Feitelijk is slechts komen vast te staan - als in zoverre niet in geschil - dat [de minderjarige] in de periode na het verbreken van de relatie van de moeder en de vader medio april 2013 hooguit zes weken samen met zijn moeder bij de grootmoeder heeft gewoond waarbij de moeder [de minderjarige] ook zelf heeft verzorgd en na het overlijden van de moeder hooguit zes weken gedurende enkele dagen per week bij de grootmoeder heeft verbleven.
5.9
Het hof hecht geen waarde aan de - door de vader betwiste - schriftelijke getuigenverklaringen die door de grootmoeder zijn overgelegd, aangezien daaruit weliswaar volgt dat er contact is geweest tussen de grootmoeder en [de minderjarige] maar niet dat dit contact zodanig is geweest dat moet worden aangenomen dat sprake is van family life tussen de grootmoeder en [de minderjarige] .
Verder kan een beroep van de grootmoeder op de door haar genoemde jurisprudentie aan het vorenstaande niet afdoen, aangezien die jurisprudentie ziet op gevallen waarin wél sprake was van een nauwe persoonlijke betrekking.
5.1
De grootmoeder heeft gelet op het voorgaande onvoldoende onderbouwd dat sprake is van een nauwe persoonlijke betrekking tussen haar en [de minderjarige] in de zin van artikel 377a lid 1 BW. Hieruit vloeit voort dat de grootmoeder niet in haar verzoek tot vaststelling van een omgangsregeling tussen haar en [de minderjarige] kan worden ontvangen en dat het hof niet toekomt aan een behandeling van haar overige stellingen.
Gelet hierop behoeven de stellingen van partijen voor het overige geen bespreking.

6.De slotsom

6.1
Op grond van het vorenstaande kan de grootmoeder niet worden ontvangen in haar verzoek tot het vaststellen van een omgangsregeling met [de minderjarige] wegens het ontbreken van een nauwe persoonlijke betrekking.

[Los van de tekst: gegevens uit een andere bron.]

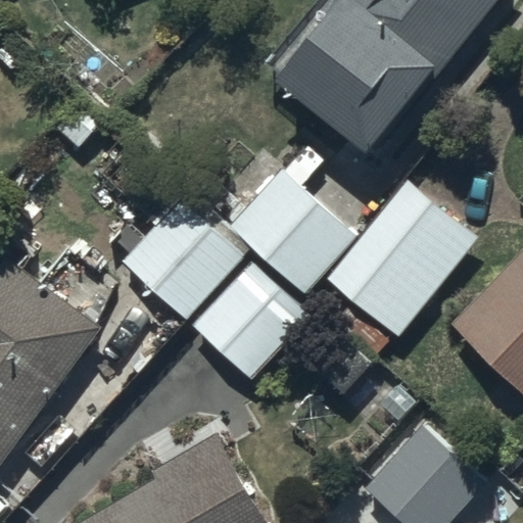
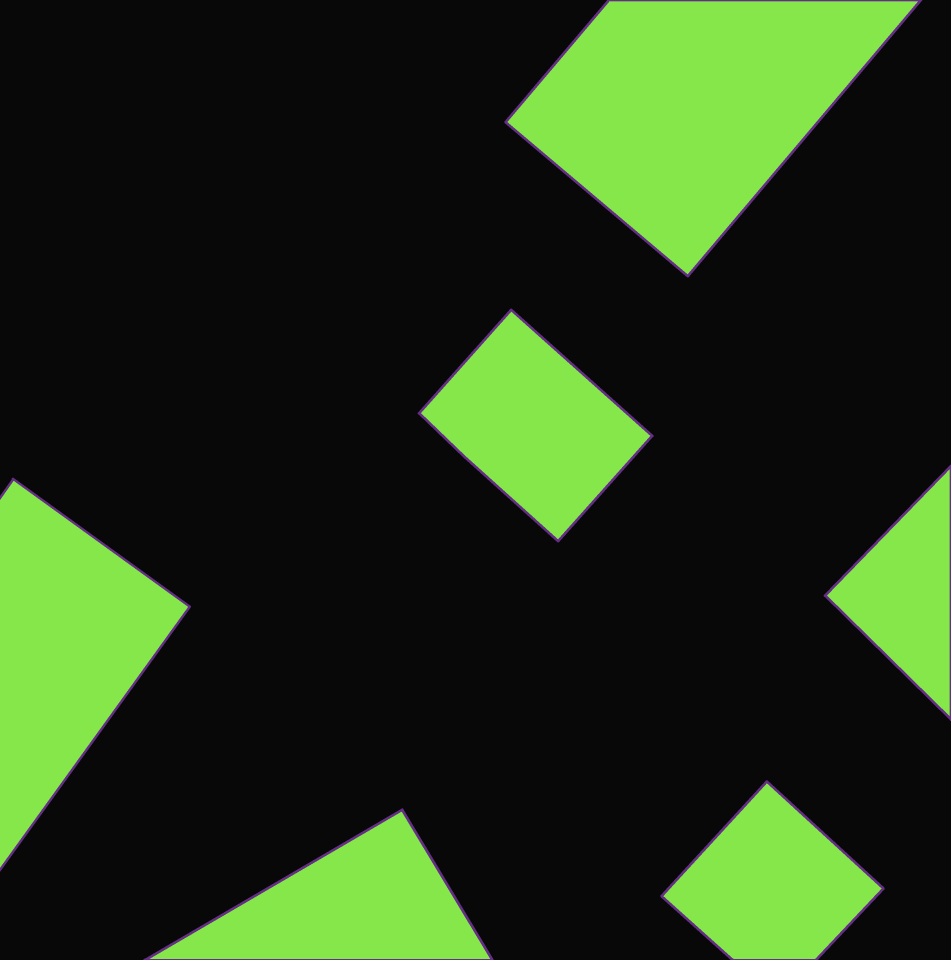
building: [327,180,478,337] -> none
building: [121,188,252,321] -> none
building: [194,262,310,378] -> none

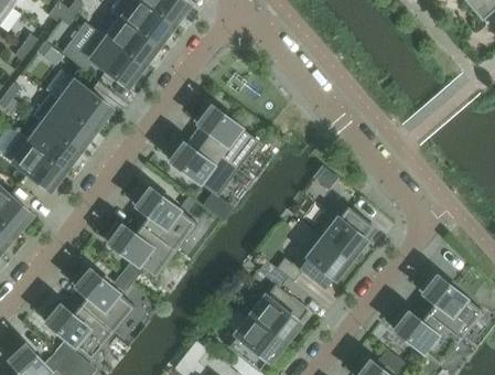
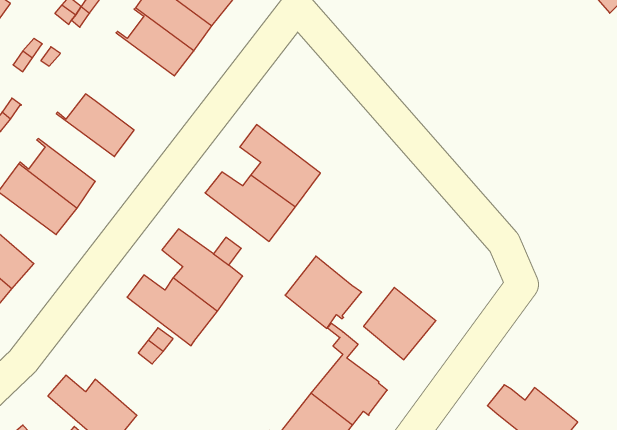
building: [80,31,142,87] -> none
building: [34,95,95,149] -> none
building: [316,202,377,259] -> [285,256,362,328]
building: [72,267,136,334] -> none
building: [419,274,483,340] -> none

Het hof zal de bestreden beschikking bekrachtigen.

7.De beslissing

Het hof, beschikkende in hoger beroep:
bekrachtigt de beschikking van de rechtbank Noord-Nederland, locatie Groningen, van 4 augustus 2015;
wijst het meer of anders verzochte af.
Deze beschikking is gegeven door mr. E.B.E.M. Rikaart-Gerard, mr. M.P. den Hollander en mr. I.A. Vermeulen, en is in het openbaar uitgesproken op 31 maart 2016 in bijzijn van de griffier.